(REQUIREMENTS): Please reproduce the part of the material that runs from its very beginning through the line containing "Identify the document", copying it word for word with that line included. Leave the pictures out of your answer.

(RECORDED INFORMATION):

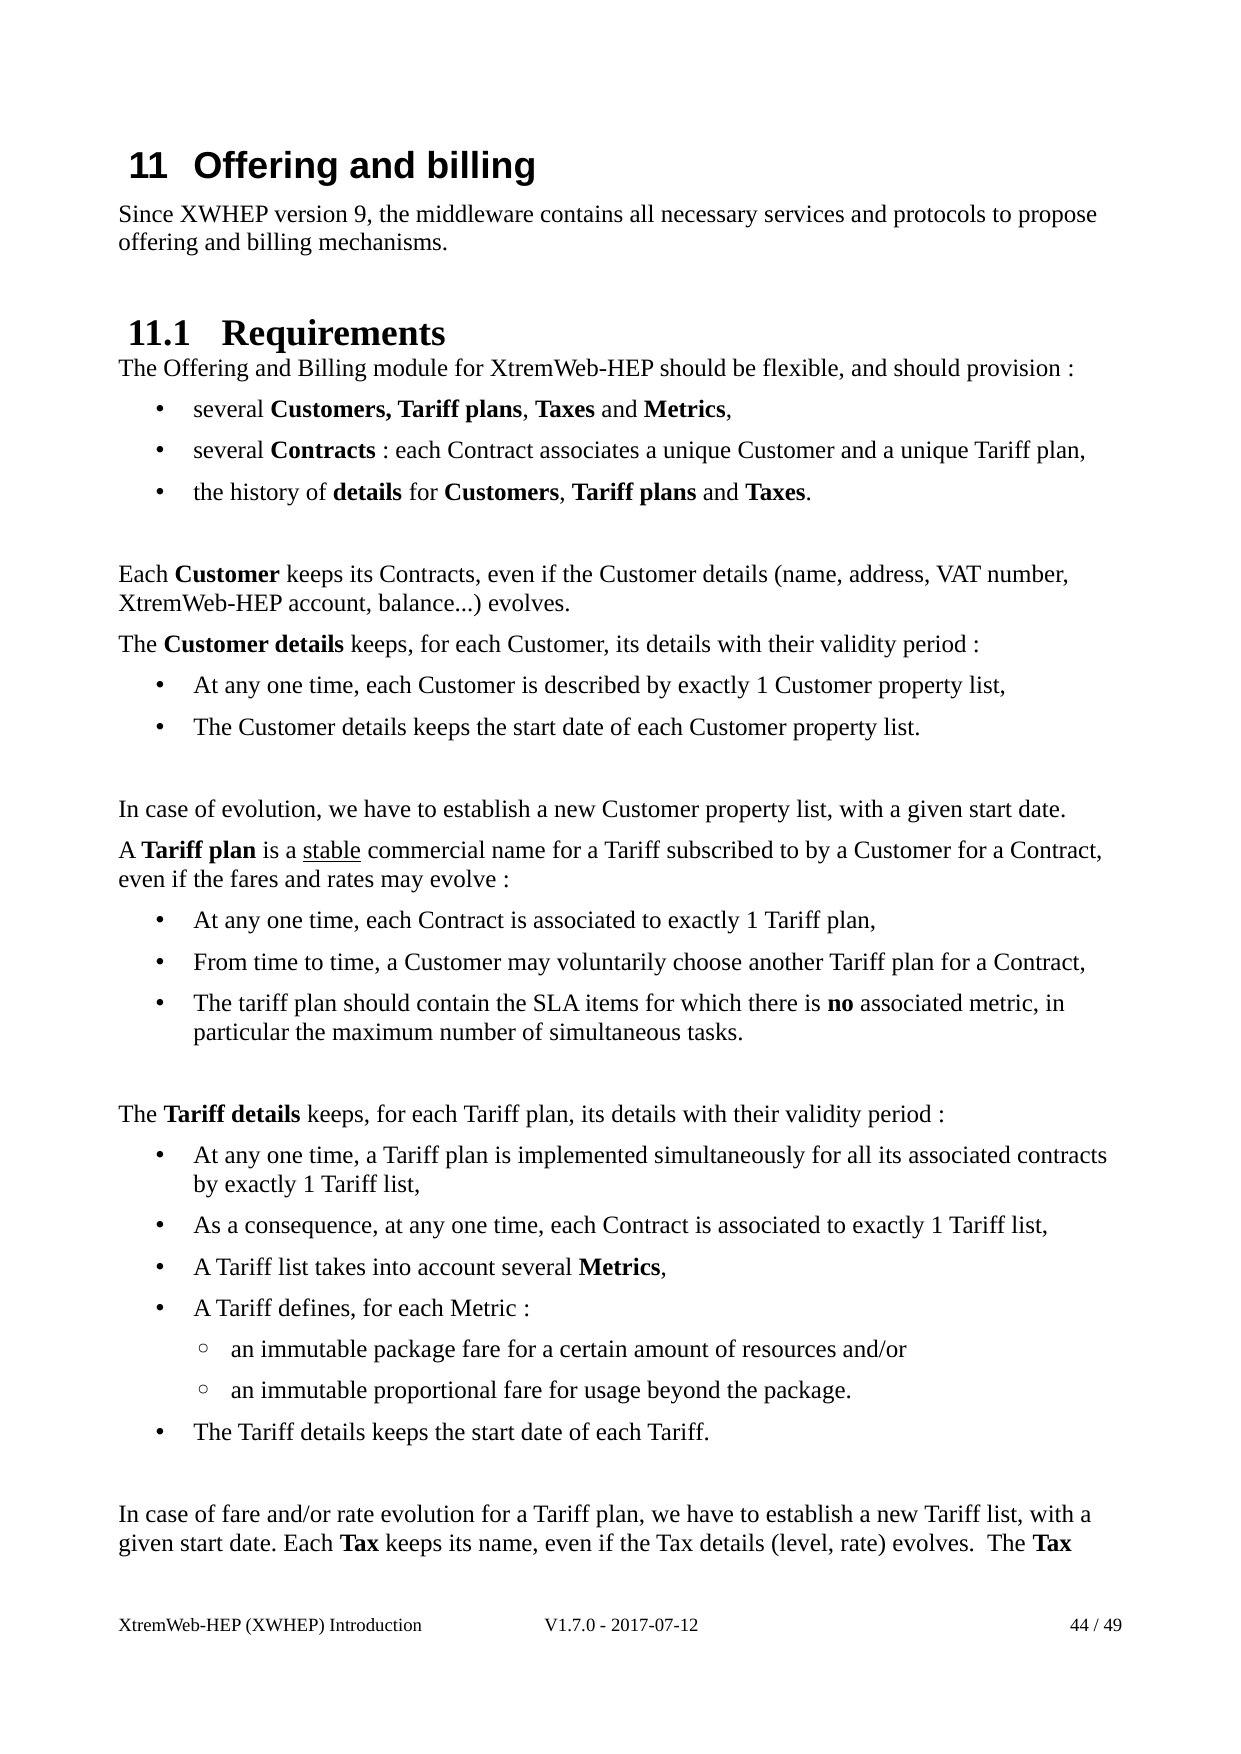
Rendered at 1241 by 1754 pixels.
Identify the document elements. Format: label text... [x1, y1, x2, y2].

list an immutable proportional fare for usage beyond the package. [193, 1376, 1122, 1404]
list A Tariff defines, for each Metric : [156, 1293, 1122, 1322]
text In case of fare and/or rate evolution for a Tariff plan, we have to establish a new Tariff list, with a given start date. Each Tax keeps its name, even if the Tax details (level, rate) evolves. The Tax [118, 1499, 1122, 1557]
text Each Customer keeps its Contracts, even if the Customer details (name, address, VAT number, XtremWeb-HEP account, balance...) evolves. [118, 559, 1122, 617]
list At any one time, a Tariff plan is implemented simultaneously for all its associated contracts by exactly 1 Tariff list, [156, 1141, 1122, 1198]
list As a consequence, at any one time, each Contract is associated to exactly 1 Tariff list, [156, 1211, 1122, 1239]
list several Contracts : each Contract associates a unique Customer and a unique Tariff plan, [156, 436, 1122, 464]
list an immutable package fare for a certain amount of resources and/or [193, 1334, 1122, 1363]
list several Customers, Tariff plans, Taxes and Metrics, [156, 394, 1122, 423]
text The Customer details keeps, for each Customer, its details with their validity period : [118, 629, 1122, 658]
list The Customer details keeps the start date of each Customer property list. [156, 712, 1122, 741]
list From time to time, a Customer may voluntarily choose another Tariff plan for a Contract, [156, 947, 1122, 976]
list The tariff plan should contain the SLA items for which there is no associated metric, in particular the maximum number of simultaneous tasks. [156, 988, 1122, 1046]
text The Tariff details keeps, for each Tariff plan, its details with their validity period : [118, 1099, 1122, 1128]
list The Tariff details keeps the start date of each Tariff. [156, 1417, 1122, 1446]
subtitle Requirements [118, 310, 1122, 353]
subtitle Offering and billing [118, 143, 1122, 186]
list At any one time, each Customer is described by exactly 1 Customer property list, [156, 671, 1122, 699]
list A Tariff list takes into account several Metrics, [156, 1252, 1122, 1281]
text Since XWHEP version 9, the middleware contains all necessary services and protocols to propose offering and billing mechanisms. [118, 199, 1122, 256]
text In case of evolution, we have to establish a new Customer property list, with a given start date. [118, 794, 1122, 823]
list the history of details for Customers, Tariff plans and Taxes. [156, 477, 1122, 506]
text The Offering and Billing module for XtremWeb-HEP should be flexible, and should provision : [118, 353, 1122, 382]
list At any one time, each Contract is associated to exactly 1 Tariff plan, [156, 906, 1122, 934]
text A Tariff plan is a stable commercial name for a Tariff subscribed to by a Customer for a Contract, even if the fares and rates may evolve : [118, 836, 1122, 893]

(THE OUTPUT):
Rendered at 1241 by 1754 pixels.
Identify the document elements. Format: label text... [x1, y1, x2, y2].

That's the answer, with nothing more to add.